_Task directions_: Restate the records in full, keeping every word as it is.
───── Records for this exercise
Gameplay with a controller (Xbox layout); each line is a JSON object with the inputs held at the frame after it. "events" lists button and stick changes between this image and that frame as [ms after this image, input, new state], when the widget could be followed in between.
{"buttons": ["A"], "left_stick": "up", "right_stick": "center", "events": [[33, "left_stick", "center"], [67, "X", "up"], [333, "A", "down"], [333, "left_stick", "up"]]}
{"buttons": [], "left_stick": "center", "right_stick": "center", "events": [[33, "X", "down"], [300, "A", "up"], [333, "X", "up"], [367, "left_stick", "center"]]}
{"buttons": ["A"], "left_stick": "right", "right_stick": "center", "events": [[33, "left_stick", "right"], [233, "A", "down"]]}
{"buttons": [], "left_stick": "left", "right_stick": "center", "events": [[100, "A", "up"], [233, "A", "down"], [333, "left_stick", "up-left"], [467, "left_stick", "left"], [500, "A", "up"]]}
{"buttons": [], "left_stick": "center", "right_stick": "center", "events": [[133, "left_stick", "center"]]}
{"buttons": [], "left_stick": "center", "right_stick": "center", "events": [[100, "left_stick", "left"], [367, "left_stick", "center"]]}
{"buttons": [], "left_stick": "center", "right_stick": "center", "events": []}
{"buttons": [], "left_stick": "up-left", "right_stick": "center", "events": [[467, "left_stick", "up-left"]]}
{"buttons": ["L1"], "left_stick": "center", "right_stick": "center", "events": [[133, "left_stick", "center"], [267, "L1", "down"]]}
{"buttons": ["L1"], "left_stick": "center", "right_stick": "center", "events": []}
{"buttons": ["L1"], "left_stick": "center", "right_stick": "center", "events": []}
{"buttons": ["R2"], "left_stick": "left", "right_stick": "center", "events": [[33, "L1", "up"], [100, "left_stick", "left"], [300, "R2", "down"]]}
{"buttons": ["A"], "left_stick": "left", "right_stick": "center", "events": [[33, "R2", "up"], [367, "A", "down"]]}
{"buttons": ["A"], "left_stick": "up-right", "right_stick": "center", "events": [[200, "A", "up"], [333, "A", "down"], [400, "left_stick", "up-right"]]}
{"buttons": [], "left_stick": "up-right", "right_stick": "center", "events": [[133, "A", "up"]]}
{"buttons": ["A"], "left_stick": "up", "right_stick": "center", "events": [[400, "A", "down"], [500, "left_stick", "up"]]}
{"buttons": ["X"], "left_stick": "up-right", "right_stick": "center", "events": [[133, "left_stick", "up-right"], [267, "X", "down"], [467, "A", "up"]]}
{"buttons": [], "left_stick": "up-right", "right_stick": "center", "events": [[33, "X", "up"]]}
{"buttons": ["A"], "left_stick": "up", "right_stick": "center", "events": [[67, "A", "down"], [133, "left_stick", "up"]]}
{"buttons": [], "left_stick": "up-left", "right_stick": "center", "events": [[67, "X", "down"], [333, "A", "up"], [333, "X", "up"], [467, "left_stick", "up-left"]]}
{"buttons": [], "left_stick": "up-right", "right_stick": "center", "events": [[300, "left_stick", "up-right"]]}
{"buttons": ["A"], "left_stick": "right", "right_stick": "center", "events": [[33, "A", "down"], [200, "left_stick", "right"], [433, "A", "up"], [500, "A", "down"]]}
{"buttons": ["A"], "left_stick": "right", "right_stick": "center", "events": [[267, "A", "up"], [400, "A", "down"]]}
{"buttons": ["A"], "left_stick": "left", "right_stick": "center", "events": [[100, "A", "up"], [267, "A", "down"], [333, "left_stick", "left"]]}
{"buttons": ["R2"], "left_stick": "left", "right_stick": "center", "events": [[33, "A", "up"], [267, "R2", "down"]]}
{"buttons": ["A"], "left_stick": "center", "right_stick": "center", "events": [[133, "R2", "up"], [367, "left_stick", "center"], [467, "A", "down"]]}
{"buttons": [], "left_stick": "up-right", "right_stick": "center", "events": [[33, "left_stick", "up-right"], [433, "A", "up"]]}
──────────
_Task output_:
Gameplay with a controller (Xbox layout); each line is a JSON object with the inputs held at the frame after it. "events" lists button and stick changes between this image and that frame as [ms after this image, input, new state], when the widget could be followed in between.
{"buttons": ["A"], "left_stick": "up", "right_stick": "center", "events": [[33, "left_stick", "center"], [67, "X", "up"], [333, "A", "down"], [333, "left_stick", "up"]]}
{"buttons": [], "left_stick": "center", "right_stick": "center", "events": [[33, "X", "down"], [300, "A", "up"], [333, "X", "up"], [367, "left_stick", "center"]]}
{"buttons": ["A"], "left_stick": "right", "right_stick": "center", "events": [[33, "left_stick", "right"], [233, "A", "down"]]}
{"buttons": [], "left_stick": "left", "right_stick": "center", "events": [[100, "A", "up"], [233, "A", "down"], [333, "left_stick", "up-left"], [467, "left_stick", "left"], [500, "A", "up"]]}
{"buttons": [], "left_stick": "center", "right_stick": "center", "events": [[133, "left_stick", "center"]]}
{"buttons": [], "left_stick": "center", "right_stick": "center", "events": [[100, "left_stick", "left"], [367, "left_stick", "center"]]}
{"buttons": [], "left_stick": "center", "right_stick": "center", "events": []}
{"buttons": [], "left_stick": "up-left", "right_stick": "center", "events": [[467, "left_stick", "up-left"]]}
{"buttons": ["L1"], "left_stick": "center", "right_stick": "center", "events": [[133, "left_stick", "center"], [267, "L1", "down"]]}
{"buttons": ["L1"], "left_stick": "center", "right_stick": "center", "events": []}
{"buttons": ["L1"], "left_stick": "center", "right_stick": "center", "events": []}
{"buttons": ["R2"], "left_stick": "left", "right_stick": "center", "events": [[33, "L1", "up"], [100, "left_stick", "left"], [300, "R2", "down"]]}
{"buttons": ["A"], "left_stick": "left", "right_stick": "center", "events": [[33, "R2", "up"], [367, "A", "down"]]}
{"buttons": ["A"], "left_stick": "up-right", "right_stick": "center", "events": [[200, "A", "up"], [333, "A", "down"], [400, "left_stick", "up-right"]]}
{"buttons": [], "left_stick": "up-right", "right_stick": "center", "events": [[133, "A", "up"]]}
{"buttons": ["A"], "left_stick": "up", "right_stick": "center", "events": [[400, "A", "down"], [500, "left_stick", "up"]]}
{"buttons": ["X"], "left_stick": "up-right", "right_stick": "center", "events": [[133, "left_stick", "up-right"], [267, "X", "down"], [467, "A", "up"]]}
{"buttons": [], "left_stick": "up-right", "right_stick": "center", "events": [[33, "X", "up"]]}
{"buttons": ["A"], "left_stick": "up", "right_stick": "center", "events": [[67, "A", "down"], [133, "left_stick", "up"]]}
{"buttons": [], "left_stick": "up-left", "right_stick": "center", "events": [[67, "X", "down"], [333, "A", "up"], [333, "X", "up"], [467, "left_stick", "up-left"]]}
{"buttons": [], "left_stick": "up-right", "right_stick": "center", "events": [[300, "left_stick", "up-right"]]}
{"buttons": ["A"], "left_stick": "right", "right_stick": "center", "events": [[33, "A", "down"], [200, "left_stick", "right"], [433, "A", "up"], [500, "A", "down"]]}
{"buttons": ["A"], "left_stick": "right", "right_stick": "center", "events": [[267, "A", "up"], [400, "A", "down"]]}
{"buttons": ["A"], "left_stick": "left", "right_stick": "center", "events": [[100, "A", "up"], [267, "A", "down"], [333, "left_stick", "left"]]}
{"buttons": ["R2"], "left_stick": "left", "right_stick": "center", "events": [[33, "A", "up"], [267, "R2", "down"]]}
{"buttons": ["A"], "left_stick": "center", "right_stick": "center", "events": [[133, "R2", "up"], [367, "left_stick", "center"], [467, "A", "down"]]}
{"buttons": [], "left_stick": "up-right", "right_stick": "center", "events": [[33, "left_stick", "up-right"], [433, "A", "up"]]}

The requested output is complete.